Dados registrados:
....................

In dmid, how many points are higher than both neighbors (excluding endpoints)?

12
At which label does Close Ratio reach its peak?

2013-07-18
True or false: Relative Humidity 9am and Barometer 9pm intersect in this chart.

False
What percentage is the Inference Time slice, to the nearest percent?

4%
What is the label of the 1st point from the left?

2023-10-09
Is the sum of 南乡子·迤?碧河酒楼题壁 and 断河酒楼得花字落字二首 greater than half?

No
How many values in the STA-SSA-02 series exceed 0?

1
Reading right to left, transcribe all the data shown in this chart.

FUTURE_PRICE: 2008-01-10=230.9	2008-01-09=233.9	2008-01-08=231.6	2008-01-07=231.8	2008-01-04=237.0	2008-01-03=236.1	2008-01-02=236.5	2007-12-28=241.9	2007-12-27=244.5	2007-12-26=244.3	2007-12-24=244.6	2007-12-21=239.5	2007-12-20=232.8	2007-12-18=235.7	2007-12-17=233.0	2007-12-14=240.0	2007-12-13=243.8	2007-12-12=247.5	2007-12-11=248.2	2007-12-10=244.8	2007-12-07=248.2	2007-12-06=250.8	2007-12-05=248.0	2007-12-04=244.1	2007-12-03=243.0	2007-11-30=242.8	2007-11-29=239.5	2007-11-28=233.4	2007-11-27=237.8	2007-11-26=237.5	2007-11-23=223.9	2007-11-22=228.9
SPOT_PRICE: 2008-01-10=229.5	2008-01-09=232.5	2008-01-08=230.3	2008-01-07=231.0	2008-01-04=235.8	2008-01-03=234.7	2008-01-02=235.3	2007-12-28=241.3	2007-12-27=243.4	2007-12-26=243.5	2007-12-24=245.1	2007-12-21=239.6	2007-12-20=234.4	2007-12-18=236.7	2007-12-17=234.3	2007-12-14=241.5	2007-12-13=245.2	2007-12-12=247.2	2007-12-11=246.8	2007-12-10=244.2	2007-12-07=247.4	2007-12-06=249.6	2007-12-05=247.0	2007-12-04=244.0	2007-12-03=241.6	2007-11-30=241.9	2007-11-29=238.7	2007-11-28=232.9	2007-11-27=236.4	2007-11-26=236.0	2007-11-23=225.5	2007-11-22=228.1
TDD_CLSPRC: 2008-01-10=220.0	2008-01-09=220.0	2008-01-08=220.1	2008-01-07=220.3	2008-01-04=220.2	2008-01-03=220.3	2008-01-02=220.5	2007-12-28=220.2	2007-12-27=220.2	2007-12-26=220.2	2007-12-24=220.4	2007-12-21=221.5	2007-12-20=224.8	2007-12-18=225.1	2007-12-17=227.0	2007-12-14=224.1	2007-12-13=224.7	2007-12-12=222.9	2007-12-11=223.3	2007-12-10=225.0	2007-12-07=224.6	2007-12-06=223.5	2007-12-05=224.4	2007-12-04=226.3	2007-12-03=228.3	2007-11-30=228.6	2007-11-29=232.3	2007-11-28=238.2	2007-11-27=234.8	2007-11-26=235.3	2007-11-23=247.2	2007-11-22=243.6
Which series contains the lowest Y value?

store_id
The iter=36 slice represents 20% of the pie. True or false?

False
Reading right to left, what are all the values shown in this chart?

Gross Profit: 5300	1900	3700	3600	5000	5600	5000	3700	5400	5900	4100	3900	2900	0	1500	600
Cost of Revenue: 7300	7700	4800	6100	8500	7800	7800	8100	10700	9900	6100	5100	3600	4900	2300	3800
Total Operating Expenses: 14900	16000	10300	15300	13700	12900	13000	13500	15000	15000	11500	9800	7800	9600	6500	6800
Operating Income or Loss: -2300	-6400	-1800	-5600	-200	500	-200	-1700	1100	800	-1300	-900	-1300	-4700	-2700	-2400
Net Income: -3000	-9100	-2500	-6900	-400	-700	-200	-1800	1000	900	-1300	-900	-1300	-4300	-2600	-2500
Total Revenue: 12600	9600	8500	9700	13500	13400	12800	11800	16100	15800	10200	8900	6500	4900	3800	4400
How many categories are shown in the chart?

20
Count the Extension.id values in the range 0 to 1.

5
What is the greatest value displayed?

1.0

....................

■ DESCRIÇÃO DO EXERCÍCIO ■
Transcreva fielmente, sem nenhuma alteração, todas as linhas registradas acima.

■ RESPOSTA ESPERADA ■
In dmid, how many points are higher than both neighbors (excluding endpoints)?

12
At which label does Close Ratio reach its peak?

2013-07-18
True or false: Relative Humidity 9am and Barometer 9pm intersect in this chart.

False
What percentage is the Inference Time slice, to the nearest percent?

4%
What is the label of the 1st point from the left?

2023-10-09
Is the sum of 南乡子·迤?碧河酒楼题壁 and 断河酒楼得花字落字二首 greater than half?

No
How many values in the STA-SSA-02 series exceed 0?

1
Reading right to left, transcribe all the data shown in this chart.

FUTURE_PRICE: 2008-01-10=230.9	2008-01-09=233.9	2008-01-08=231.6	2008-01-07=231.8	2008-01-04=237.0	2008-01-03=236.1	2008-01-02=236.5	2007-12-28=241.9	2007-12-27=244.5	2007-12-26=244.3	2007-12-24=244.6	2007-12-21=239.5	2007-12-20=232.8	2007-12-18=235.7	2007-12-17=233.0	2007-12-14=240.0	2007-12-13=243.8	2007-12-12=247.5	2007-12-11=248.2	2007-12-10=244.8	2007-12-07=248.2	2007-12-06=250.8	2007-12-05=248.0	2007-12-04=244.1	2007-12-03=243.0	2007-11-30=242.8	2007-11-29=239.5	2007-11-28=233.4	2007-11-27=237.8	2007-11-26=237.5	2007-11-23=223.9	2007-11-22=228.9
SPOT_PRICE: 2008-01-10=229.5	2008-01-09=232.5	2008-01-08=230.3	2008-01-07=231.0	2008-01-04=235.8	2008-01-03=234.7	2008-01-02=235.3	2007-12-28=241.3	2007-12-27=243.4	2007-12-26=243.5	2007-12-24=245.1	2007-12-21=239.6	2007-12-20=234.4	2007-12-18=236.7	2007-12-17=234.3	2007-12-14=241.5	2007-12-13=245.2	2007-12-12=247.2	2007-12-11=246.8	2007-12-10=244.2	2007-12-07=247.4	2007-12-06=249.6	2007-12-05=247.0	2007-12-04=244.0	2007-12-03=241.6	2007-11-30=241.9	2007-11-29=238.7	2007-11-28=232.9	2007-11-27=236.4	2007-11-26=236.0	2007-11-23=225.5	2007-11-22=228.1
TDD_CLSPRC: 2008-01-10=220.0	2008-01-09=220.0	2008-01-08=220.1	2008-01-07=220.3	2008-01-04=220.2	2008-01-03=220.3	2008-01-02=220.5	2007-12-28=220.2	2007-12-27=220.2	2007-12-26=220.2	2007-12-24=220.4	2007-12-21=221.5	2007-12-20=224.8	2007-12-18=225.1	2007-12-17=227.0	2007-12-14=224.1	2007-12-13=224.7	2007-12-12=222.9	2007-12-11=223.3	2007-12-10=225.0	2007-12-07=224.6	2007-12-06=223.5	2007-12-05=224.4	2007-12-04=226.3	2007-12-03=228.3	2007-11-30=228.6	2007-11-29=232.3	2007-11-28=238.2	2007-11-27=234.8	2007-11-26=235.3	2007-11-23=247.2	2007-11-22=243.6
Which series contains the lowest Y value?

store_id
The iter=36 slice represents 20% of the pie. True or false?

False
Reading right to left, what are all the values shown in this chart?

Gross Profit: 5300	1900	3700	3600	5000	5600	5000	3700	5400	5900	4100	3900	2900	0	1500	600
Cost of Revenue: 7300	7700	4800	6100	8500	7800	7800	8100	10700	9900	6100	5100	3600	4900	2300	3800
Total Operating Expenses: 14900	16000	10300	15300	13700	12900	13000	13500	15000	15000	11500	9800	7800	9600	6500	6800
Operating Income or Loss: -2300	-6400	-1800	-5600	-200	500	-200	-1700	1100	800	-1300	-900	-1300	-4700	-2700	-2400
Net Income: -3000	-9100	-2500	-6900	-400	-700	-200	-1800	1000	900	-1300	-900	-1300	-4300	-2600	-2500
Total Revenue: 12600	9600	8500	9700	13500	13400	12800	11800	16100	15800	10200	8900	6500	4900	3800	4400
How many categories are shown in the chart?

20
Count the Extension.id values in the range 0 to 1.

5
What is the greatest value displayed?

1.0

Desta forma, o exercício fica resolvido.